• [Assignment]:
How many lines in the records below contain "members"? Answer with the number alone.

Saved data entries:
=======

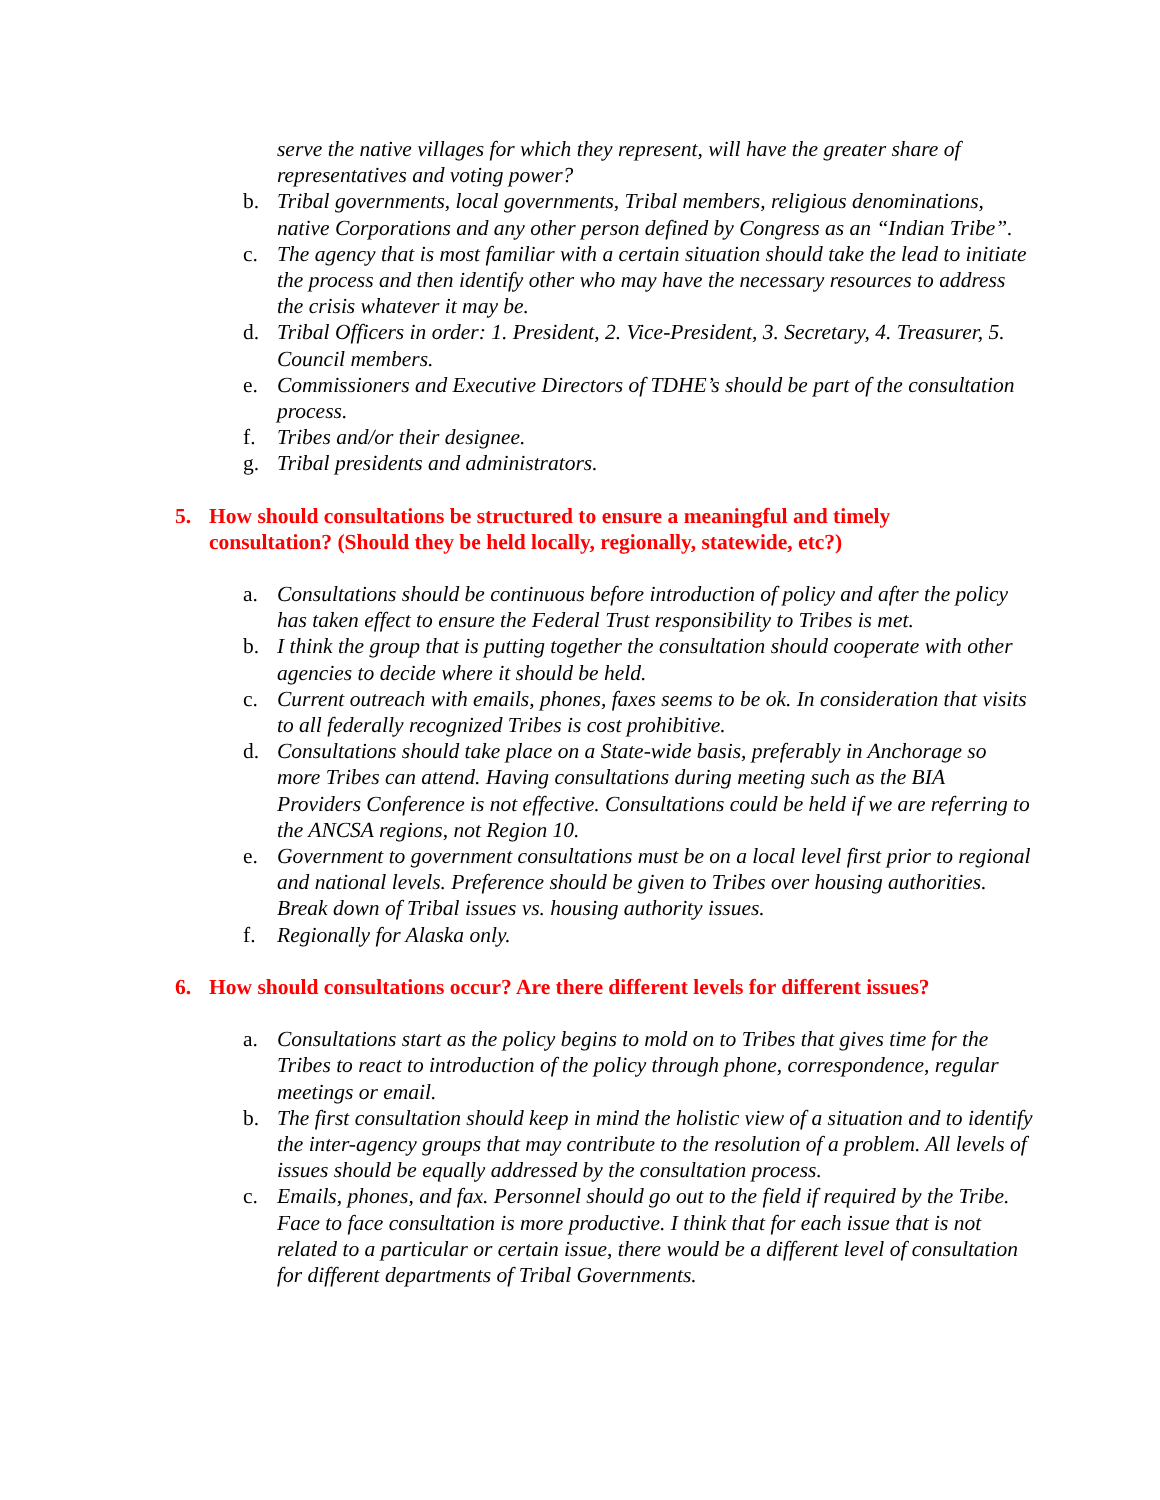serve the native villages for which they represent, will have the greater share of representatives and voting power?
b. Tribal governments, local governments, Tribal members, religious denominations, native Corporations and any other person defined by Congress as an “Indian Tribe”.
c. The agency that is most familiar with a certain situation should take the lead to initiate the process and then identify other who may have the necessary resources to address the crisis whatever it may be.
d. Tribal Officers in order: 1. President, 2. Vice-President, 3. Secretary, 4. Treasurer, 5. Council members.
e. Commissioners and Executive Directors of TDHE’s should be part of the consultation process.
f. Tribes and/or their designee.
g. Tribal presidents and administrators.
5. How should consultations be structured to ensure a meaningful and timely consultation? (Should they be held locally, regionally, statewide, etc?)
a. Consultations should be continuous before introduction of policy and after the policy has taken effect to ensure the Federal Trust responsibility to Tribes is met.
b. I think the group that is putting together the consultation should cooperate with other agencies to decide where it should be held.
c. Current outreach with emails, phones, faxes seems to be ok. In consideration that visits to all federally recognized Tribes is cost prohibitive.
d. Consultations should take place on a State-wide basis, preferably in Anchorage so more Tribes can attend. Having consultations during meeting such as the BIA Providers Conference is not effective. Consultations could be held if we are referring to the ANCSA regions, not Region 10.
e. Government to government consultations must be on a local level first prior to regional and national levels. Preference should be given to Tribes over housing authorities. Break down of Tribal issues vs. housing authority issues.
f. Regionally for Alaska only.
6. How should consultations occur? Are there different levels for different issues?
a. Consultations start as the policy begins to mold on to Tribes that gives time for the Tribes to react to introduction of the policy through phone, correspondence, regular meetings or email.
b. The first consultation should keep in mind the holistic view of a situation and to identify the inter-agency groups that may contribute to the resolution of a problem. All levels of issues should be equally addressed by the consultation process.
c. Emails, phones, and fax. Personnel should go out to the field if required by the Tribe. Face to face consultation is more productive. I think that for each issue that is not related to a particular or certain issue, there would be a different level of consultation for different departments of Tribal Governments.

=======

• [Worked solution]:
2